(RECORD SET begins)

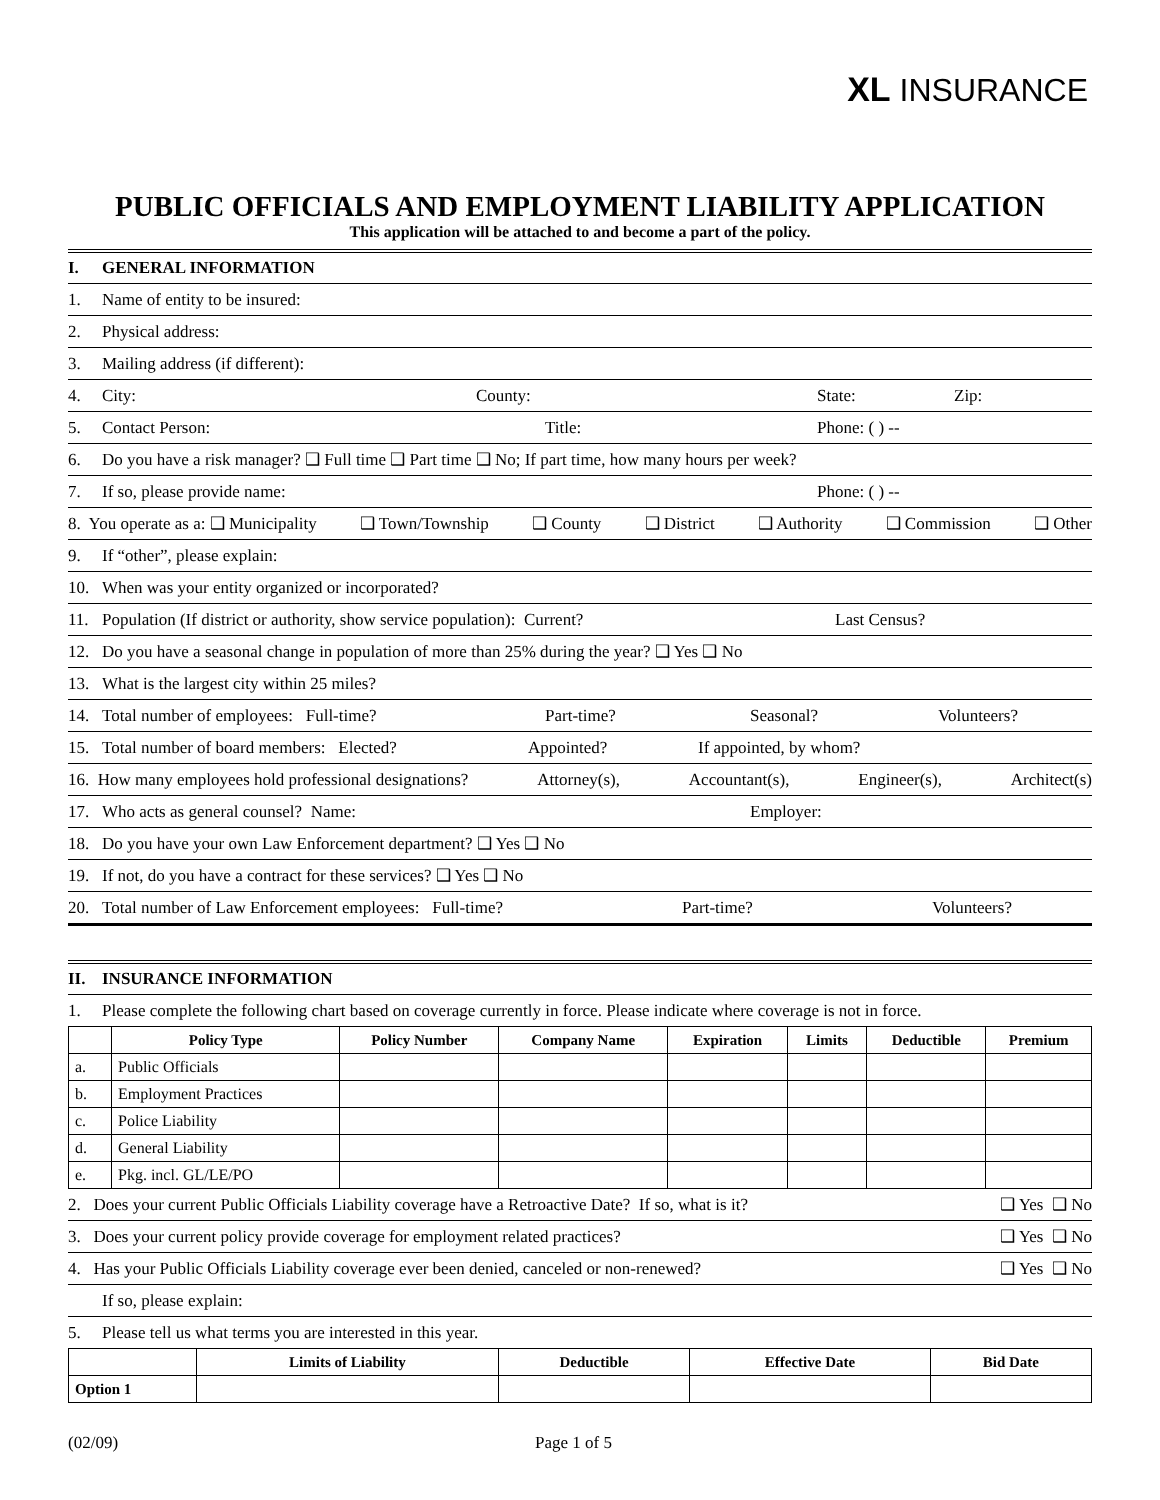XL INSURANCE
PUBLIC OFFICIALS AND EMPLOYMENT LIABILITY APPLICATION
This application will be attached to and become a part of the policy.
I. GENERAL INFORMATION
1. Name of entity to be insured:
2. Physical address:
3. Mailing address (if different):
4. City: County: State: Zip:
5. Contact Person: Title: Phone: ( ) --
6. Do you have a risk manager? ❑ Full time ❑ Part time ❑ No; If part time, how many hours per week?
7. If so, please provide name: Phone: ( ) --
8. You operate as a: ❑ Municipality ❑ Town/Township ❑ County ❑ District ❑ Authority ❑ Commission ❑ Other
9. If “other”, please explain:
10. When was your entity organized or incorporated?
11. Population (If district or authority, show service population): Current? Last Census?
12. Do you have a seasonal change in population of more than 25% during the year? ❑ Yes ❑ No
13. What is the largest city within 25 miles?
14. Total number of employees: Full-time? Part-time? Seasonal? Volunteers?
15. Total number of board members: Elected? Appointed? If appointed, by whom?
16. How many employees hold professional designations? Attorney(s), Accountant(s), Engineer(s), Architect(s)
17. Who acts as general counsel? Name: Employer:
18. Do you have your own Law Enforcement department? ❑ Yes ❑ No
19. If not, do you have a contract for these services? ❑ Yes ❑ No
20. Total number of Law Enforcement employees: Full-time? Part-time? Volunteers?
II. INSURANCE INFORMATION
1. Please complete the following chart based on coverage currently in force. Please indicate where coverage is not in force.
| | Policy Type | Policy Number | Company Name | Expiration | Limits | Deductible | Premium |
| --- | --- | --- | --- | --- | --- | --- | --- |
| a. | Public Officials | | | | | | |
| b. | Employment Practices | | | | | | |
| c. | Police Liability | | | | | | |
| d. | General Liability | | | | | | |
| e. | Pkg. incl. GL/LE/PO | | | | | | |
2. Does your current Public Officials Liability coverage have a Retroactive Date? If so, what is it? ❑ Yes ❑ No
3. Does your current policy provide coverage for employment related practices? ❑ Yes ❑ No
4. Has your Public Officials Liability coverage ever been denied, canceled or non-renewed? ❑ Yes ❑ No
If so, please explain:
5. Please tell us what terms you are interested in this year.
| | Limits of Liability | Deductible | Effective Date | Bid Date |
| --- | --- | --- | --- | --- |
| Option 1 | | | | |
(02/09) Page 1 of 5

(RECORD SET ends)
(RECORD SET begins)

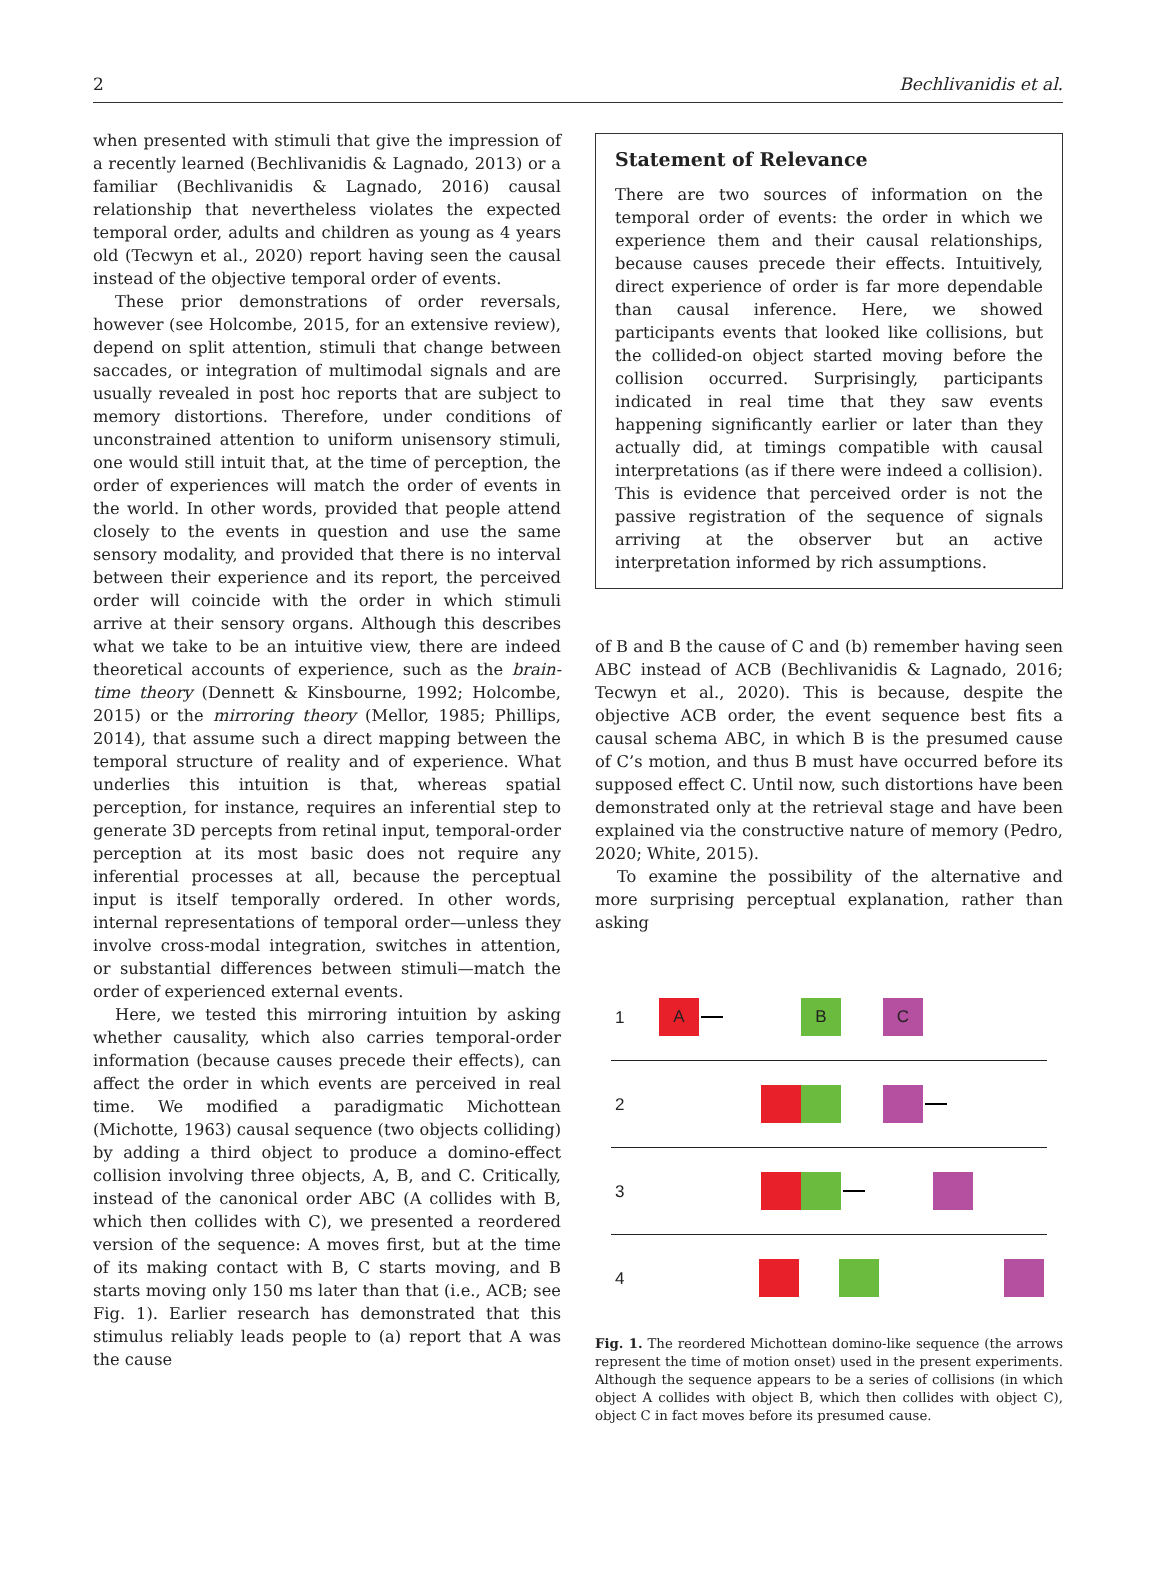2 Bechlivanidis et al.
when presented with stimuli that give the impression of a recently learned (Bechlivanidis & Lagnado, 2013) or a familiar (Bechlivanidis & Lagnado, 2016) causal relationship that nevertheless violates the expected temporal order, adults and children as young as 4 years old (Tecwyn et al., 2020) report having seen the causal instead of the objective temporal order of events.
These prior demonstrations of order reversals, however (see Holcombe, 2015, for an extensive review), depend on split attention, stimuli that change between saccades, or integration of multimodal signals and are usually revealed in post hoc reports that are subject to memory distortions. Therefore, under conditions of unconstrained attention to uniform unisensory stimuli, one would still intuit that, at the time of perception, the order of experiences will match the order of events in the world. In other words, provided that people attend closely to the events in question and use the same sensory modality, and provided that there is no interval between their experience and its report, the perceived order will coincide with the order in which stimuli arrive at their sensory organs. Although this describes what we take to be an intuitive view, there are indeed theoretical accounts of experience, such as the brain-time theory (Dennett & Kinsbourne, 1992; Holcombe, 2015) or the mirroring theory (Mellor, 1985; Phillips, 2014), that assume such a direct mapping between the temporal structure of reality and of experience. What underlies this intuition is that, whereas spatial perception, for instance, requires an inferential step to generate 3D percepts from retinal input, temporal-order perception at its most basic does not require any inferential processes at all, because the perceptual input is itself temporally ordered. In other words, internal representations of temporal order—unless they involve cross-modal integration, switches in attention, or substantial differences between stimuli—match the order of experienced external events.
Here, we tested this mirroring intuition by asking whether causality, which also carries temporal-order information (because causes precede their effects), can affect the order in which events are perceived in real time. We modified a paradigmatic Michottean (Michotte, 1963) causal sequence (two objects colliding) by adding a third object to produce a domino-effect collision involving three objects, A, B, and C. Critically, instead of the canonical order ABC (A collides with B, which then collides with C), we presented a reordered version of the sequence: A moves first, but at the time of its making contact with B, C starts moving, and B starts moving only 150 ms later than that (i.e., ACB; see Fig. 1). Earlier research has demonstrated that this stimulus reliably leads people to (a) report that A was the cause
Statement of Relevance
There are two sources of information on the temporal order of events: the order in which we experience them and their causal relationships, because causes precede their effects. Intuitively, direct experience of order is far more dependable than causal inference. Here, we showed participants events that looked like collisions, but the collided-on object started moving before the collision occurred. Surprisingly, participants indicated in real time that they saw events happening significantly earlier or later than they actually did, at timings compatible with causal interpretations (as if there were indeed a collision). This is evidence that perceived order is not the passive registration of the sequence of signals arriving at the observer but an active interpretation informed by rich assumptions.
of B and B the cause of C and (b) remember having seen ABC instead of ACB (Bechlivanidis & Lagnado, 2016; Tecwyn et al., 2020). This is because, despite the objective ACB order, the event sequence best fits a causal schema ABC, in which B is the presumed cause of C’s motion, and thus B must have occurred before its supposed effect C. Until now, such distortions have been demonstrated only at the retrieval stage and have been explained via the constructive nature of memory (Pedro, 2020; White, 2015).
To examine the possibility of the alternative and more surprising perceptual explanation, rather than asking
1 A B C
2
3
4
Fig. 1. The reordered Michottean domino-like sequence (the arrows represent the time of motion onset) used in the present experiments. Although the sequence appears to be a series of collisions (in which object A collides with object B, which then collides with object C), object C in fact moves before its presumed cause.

(RECORD SET ends)
(RECORD SET begins)

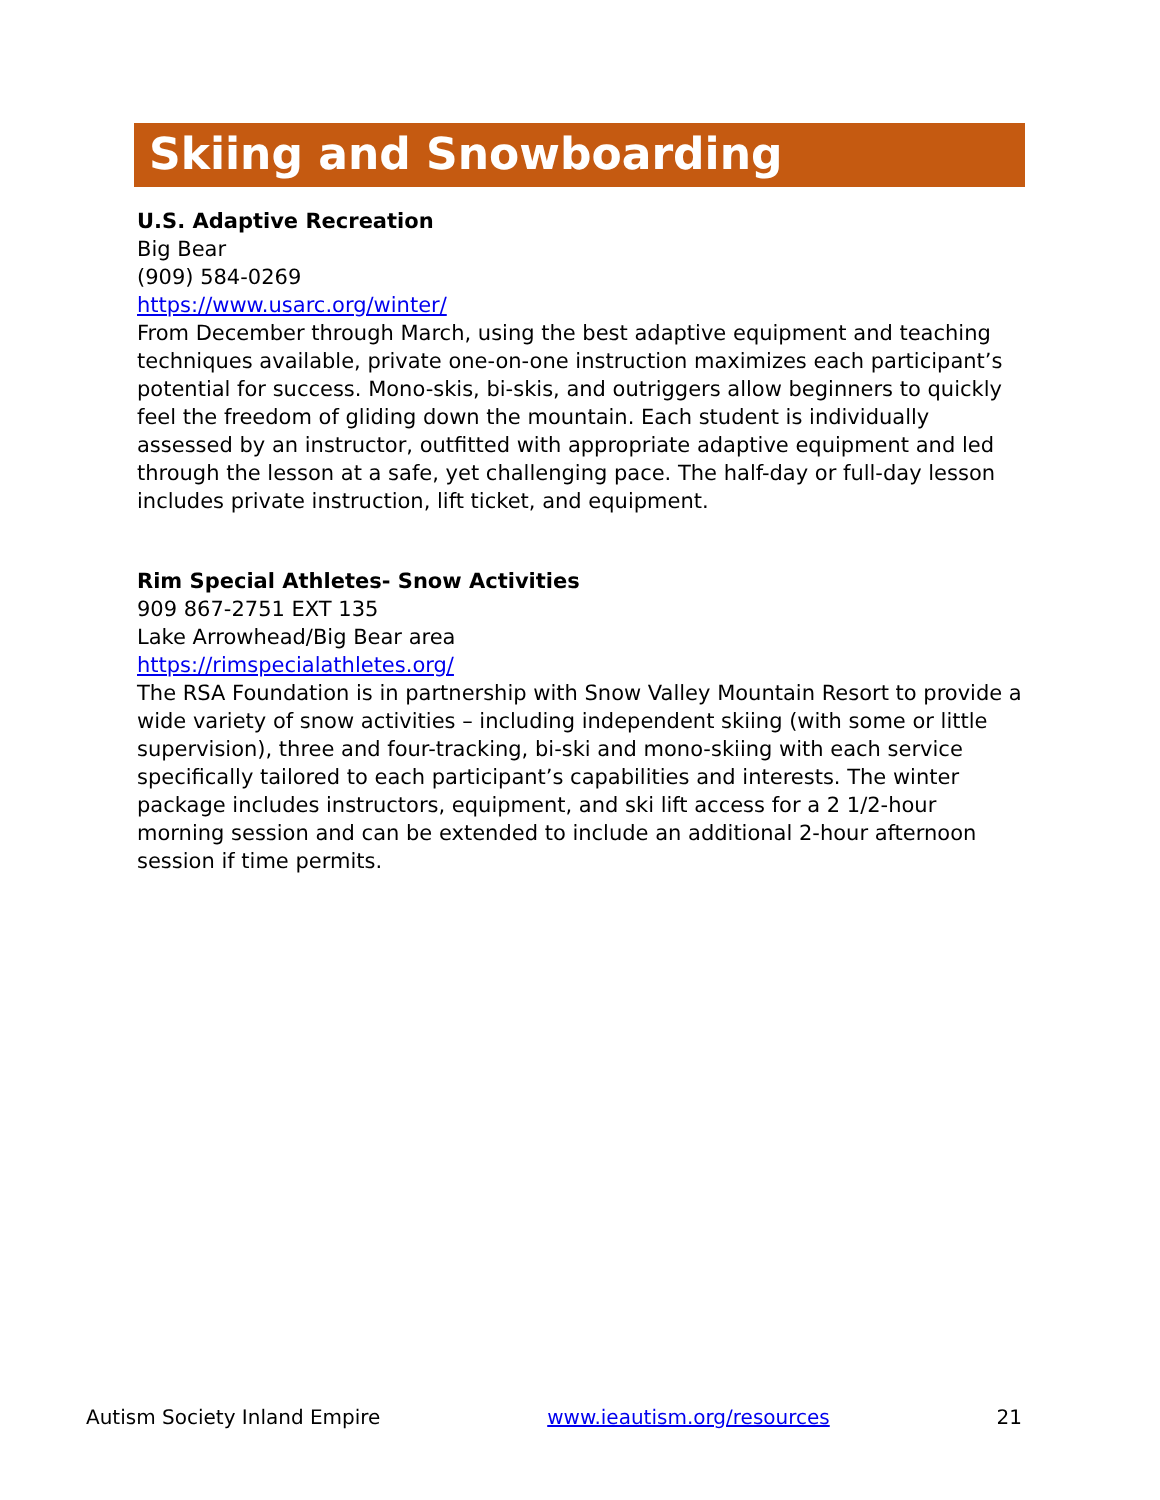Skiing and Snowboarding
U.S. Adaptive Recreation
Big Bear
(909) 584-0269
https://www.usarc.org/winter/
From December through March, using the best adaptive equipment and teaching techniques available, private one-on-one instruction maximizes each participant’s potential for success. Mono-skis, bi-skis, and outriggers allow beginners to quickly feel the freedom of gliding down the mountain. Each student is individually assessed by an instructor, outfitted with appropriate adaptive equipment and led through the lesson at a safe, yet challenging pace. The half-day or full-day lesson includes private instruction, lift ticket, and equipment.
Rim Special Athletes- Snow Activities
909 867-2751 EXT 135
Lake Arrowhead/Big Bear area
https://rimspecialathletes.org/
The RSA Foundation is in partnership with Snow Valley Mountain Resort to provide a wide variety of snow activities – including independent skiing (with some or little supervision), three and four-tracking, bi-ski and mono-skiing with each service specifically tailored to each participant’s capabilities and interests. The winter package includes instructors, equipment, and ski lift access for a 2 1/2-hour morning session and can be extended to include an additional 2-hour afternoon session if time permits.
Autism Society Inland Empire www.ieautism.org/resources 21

(RECORD SET ends)

> [ASSIGNED TASK]: From the records above, repeat exactly the lines from the one with "Statement of Relevance" through the one with "There are two", both included.

> [WRITTEN ANSWER]:
Statement of Relevance
There are two sources of information on the temporal order of events: the order in which we experience them and their causal relationships, because causes precede their effects. Intuitively, direct experience of order is far more dependable than causal inference. Here, we showed participants events that looked like collisions, but the collided-on object started moving before the collision occurred. Surprisingly, participants indicated in real time that they saw events happening significantly earlier or later than they actually did, at timings compatible with causal interpretations (as if there were indeed a collision). This is evidence that perceived order is not the passive registration of the sequence of signals arriving at the observer but an active interpretation informed by rich assumptions.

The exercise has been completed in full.